Durational Taiko at Hastings Park

On September 29, I joined two dozen other taiko players in the livestock building at Hastings Park for Durational Taiko – a marathon drumming session that harkened back to taiko’s original ceremonial function in rural Japan, long before it was adopted as a peformance art form.

Durational Taiko is the brainchild of longtime taiko drummer Elieen Kage, who says, “When I visited Japan during certain festivals or ceremonies, there would be taiko played for hours and days repetitively. I was impressed with how that effected me and the community that was part of the ceremony. For a few years, I had wanted to have a way for us to play taiko in this original context.” The session was sandwiched between two performances of Japanese Problem.

Taking part in Durational Taiko at Hastings Park proved to be a powerful experience for me. To hear the drums reverberating though the building, with its many ghosts – and memories – was meaningful in a deep and unexpected way. Although my maternal-side family was in Moose Jaw prior to World War II, and so never went through Hastings Park, I have immersed myself in the history of those bitter/sweet years, and I found myself moved beyond words.

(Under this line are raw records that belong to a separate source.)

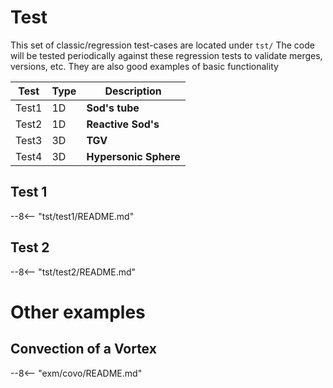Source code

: # Test

This set of classic/regression test-cases are located under `tst/`
The code will be tested periodically against these regression tests to validate merges, versions, etc. They are also good examples of basic functionality


| Test                        |  Type          | Description                                                  |
| --------------------------- | ---------------|    --------------------------------------------------------- |
| Test1                       | 1D             |   **Sod's tube**                              |
| Test2                       | 1D             |   **Reactive Sod's**                              |
| Test3                       | 3D             |   **TGV**                              |
| Test4                       | 3D             |   **Hypersonic Sphere**                              |



## Test 1

--8<-- "tst/test1/README.md"

## Test 2

--8<-- "tst/test2/README.md"


# Other examples

## Convection of a Vortex

--8<-- "exm/covo/README.md"
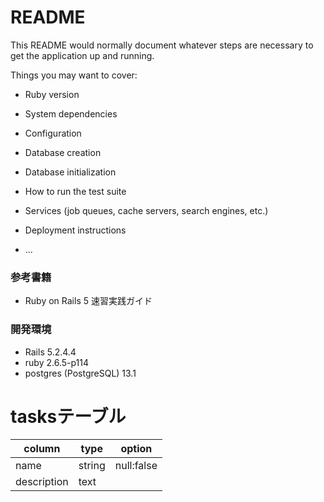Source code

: # README

This README would normally document whatever steps are necessary to get the
application up and running.

Things you may want to cover:

* Ruby version

* System dependencies

* Configuration

* Database creation

* Database initialization

* How to run the test suite

* Services (job queues, cache servers, search engines, etc.)

* Deployment instructions

* ...

### 参考書籍
- Ruby on Rails 5 速習実践ガイド

### 開発環境
- Rails 5.2.4.4
- ruby 2.6.5-p114
- postgres (PostgreSQL) 13.1

# tasksテーブル

| column      | type   | option     |
| ----------- | ------ | ---------- |
| name        | string | null:false |
| description | text   |            |

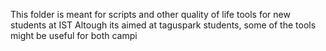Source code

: This folder is meant for scripts and other quality of life tools for new students at IST
Altough its aimed at taguspark students, some of the tools might be useful for both campi
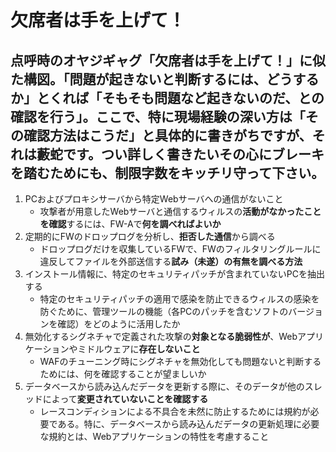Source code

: # 欠席者は手を上げて！

## 点呼時のオヤジギャグ「欠席者は手を上げて！」に似た構図。「問題が起きないと判断するには、どうするか」とくれば「**そもそも問題など起きないのだ**、との確認を行う」。ここで、特に現場経験の深い方は「その確認方法はこうだ」と具体的に書きがちですが、それは藪蛇です。つい詳しく書きたいその心にブレーキを踏むためにも、制限字数をキッチリ守って下さい。

1. PCおよびプロキシサーバから特定Webサーバへの通信がないこと
    * 攻撃者が用意したWebサーバと通信するウィルスの**活動がなかったことを確認**するには、FW-Aで**何を調べればよいか**
2. 定期的にFWのドロップログを分析し、**拒否した通信**から調べる
    * ドロップログだけを収集しているFWで、FWのフィルタリングルールに違反してファイルを外部送信する**試み（未遂）の有無を調べる方法**
3. インストール情報に、特定のセキュリティパッチが含まれていないPCを抽出する
    * 特定のセキュリティパッチの適用で感染を防止できるウィルスの感染を防ぐために、管理ツールの機能（各PCのパッチを含むソフトのバージョンを確認）をどのように活用したか
4. 無効化するシグネチャで定義された攻撃の**対象となる脆弱性が**、Webアプリケーションやミドルウェアに**存在しないこと**
    * WAFのチューニング時にシグネチャを無効化しても問題ないと判断するためには、何を確認することが望ましいか
5. データベースから読み込んだデータを更新する際に、そのデータが他のスレッドによって**変更されていないことを確認する**
    * レースコンディションによる不具合を未然に防止するためには規約が必要である。特に、データベースから読み込んだデータの更新処理に必要な規約とは、Webアプリケーションの特性を考慮すること
    
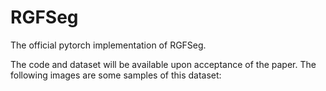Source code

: # RGFSeg
The official pytorch implementation of RGFSeg.

The code and dataset will be available upon acceptance of the paper. The following images are some samples of this dataset:
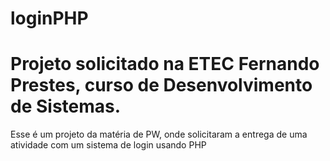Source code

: # loginPHP

<h1> Projeto solicitado na ETEC Fernando Prestes, curso de Desenvolvimento de Sistemas.</h1>
Esse é um projeto da matéria de PW, onde solicitaram a entrega de uma atividade com um sistema de login usando PHP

Over the course of the four-hour drumming session, a number of people came to the microphone to read the names of some of those incarcerated at Hastings Park before being dispersed outside the hundred-mile “protected zone,” and to share some thoughts and feelings with the drummers and witnesses.

Those who spoke gave even greater weight to what was already a meaningful ceremony – their emotions were palpable. I hope it provided some sense of, if not closure, at least relief.

What really moved me, though, was when those who had been observing joined in on Tanko Bushi, forming a second circle within the circle of drums – at that point it felt like a spontaneous obon, a laying to rest of the dead. Listening to the voices and fue (bamboo flute) rising about the thunder – and watching the arms dancing in the air, the feet stirring up the dust of decades – I was transported. What a truly wonderful and honouring way to end the day.

From a drumming point of view, I felt my muscles cramping up very early on and I thought, “oh great, I’m going to have to stop,” but it quickly passed and the last three hours weren’t an issue.

As a longtime taiko player, this Duration Taiko was a new experience. Neither practice not performace, nor even jam session, it was an excercise in letting go – letting go of preconceived notions of what it means to play taiko in front of others, letting go of sore muscles and a wandering mind, letting go of structure, and letting go of ego.

With the observers bearing witnesses, and the ghosts of those once incarcerated there dancing in the dust motes, time began to lose all meaning, or maybe that meaning was itself transformed.

To my fellow drummers – those I have know for years, and those I have never even met before that day – “Otsukaresama.”